Q1) Why is SensiML collecting this data?
A: AI technology is a powerful tool for finding patterns in rich and/or large sets of data. Our company has worked across a broad set of sensor data applications since our inception in 2012 as an Intel project team applying AI to wearable computing and industrial sensing prior to spinning out to form SensiML in 2017.
Whether detecting faulty pumps, bearings, and machinery, or analyzing cough audio data for the subtleties to differentiate suspected COVID-19 disease, AI relies on high quality training data to produce good results. Training data is a combination of readily measurable source sensor data combined with labeled outcomes (so-called ‘ground truth’) typically not so easy to obtain. Together this data is used to teach the AI algorithm how to predict future data without having to be supplied the ground truth. It’s for this reason that we ask for both the cough sound itself and a set of basic questions to help establish ground truth to properly train the AI algorithm for subsequent insight.
Q2) Who is SensiML and what is its expertise in COVID-19 detection?
A: SensiML is a software company specializing in AI tools for developers of smart sensor devices. Thus while you may not have heard of us directly, you’ve no doubt heard of many of the companies who use our AI software to build intelligence into their wearable and IoT products. Our origins are also well recognized having spun out in 2017 from Intel Corporation where the progenitor of our current software toolkit supported intelligent sensing for Intel Curie and Quark SE microcontrollers. That said, we are not pulmonologists nor epidemiologists.
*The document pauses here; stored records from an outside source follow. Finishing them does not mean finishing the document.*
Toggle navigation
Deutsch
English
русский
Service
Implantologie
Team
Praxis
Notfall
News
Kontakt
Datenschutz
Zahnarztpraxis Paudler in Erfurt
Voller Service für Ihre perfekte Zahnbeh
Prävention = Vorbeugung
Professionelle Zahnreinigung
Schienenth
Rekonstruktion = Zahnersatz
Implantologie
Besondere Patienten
We rely on our academic and healthcare partners for underlying medical domain expertise as required.
Q3) What will you do with any data I provide?
A: Our intent is to quickly collect a sufficiently large dataset to support good AI science in the application of sound analysis for symptom classification. Our envisioned usage for this application is as a decision support tool for clinical diagnostic testing and/or to aid in the screening of suspected infectious people in high-risk environments. If you share our desire to get to better tools to help re-open economies safely, we invite you to participate in our effort by supplying data.
Those who do provide data should know that we:
- Do not ask for anything that could be personally identifiable (if your sound file contains anything but three coughs, it will be excluded and deleted)
- Will aggregate all data provided in an anonymized form
- Will not surreptitiously collect other identifying data such as your IP address or browser tracking data
- Will not contact you for follow-up or marketing purposes (after all, we won’t know who sends us their data)
- Will share data from this collection project as open-source to benefit all; not just our own commercial efforts.
- More details can be found in the privacy policy link just above the ‘Submit Data’ button
Q4) What if I don’t feel comfortable answering some or all of the questions?
A: It’s entirely up to you to decide what data you are comfortable sharing (or even to share anything at all). Certainly, the more complete the survey, the more useful it is for training either our or other’s AI algorithms, but even partial responses can be of use.
Q5) When will SensiML be publishing the open source dataset?
A: Once we have reviewed and filtered the samples provided (we will reject any audio files other than those containing three coughs) and concluded there is statistical significance to the aggregate sample size, then we will publish the dataset. We will publish on datadepot.sensiml.com so you may check periodically to see when it is published. We will not be collecting names nor can we proactively follow-up with participants to let them know. Thank you for your understanding.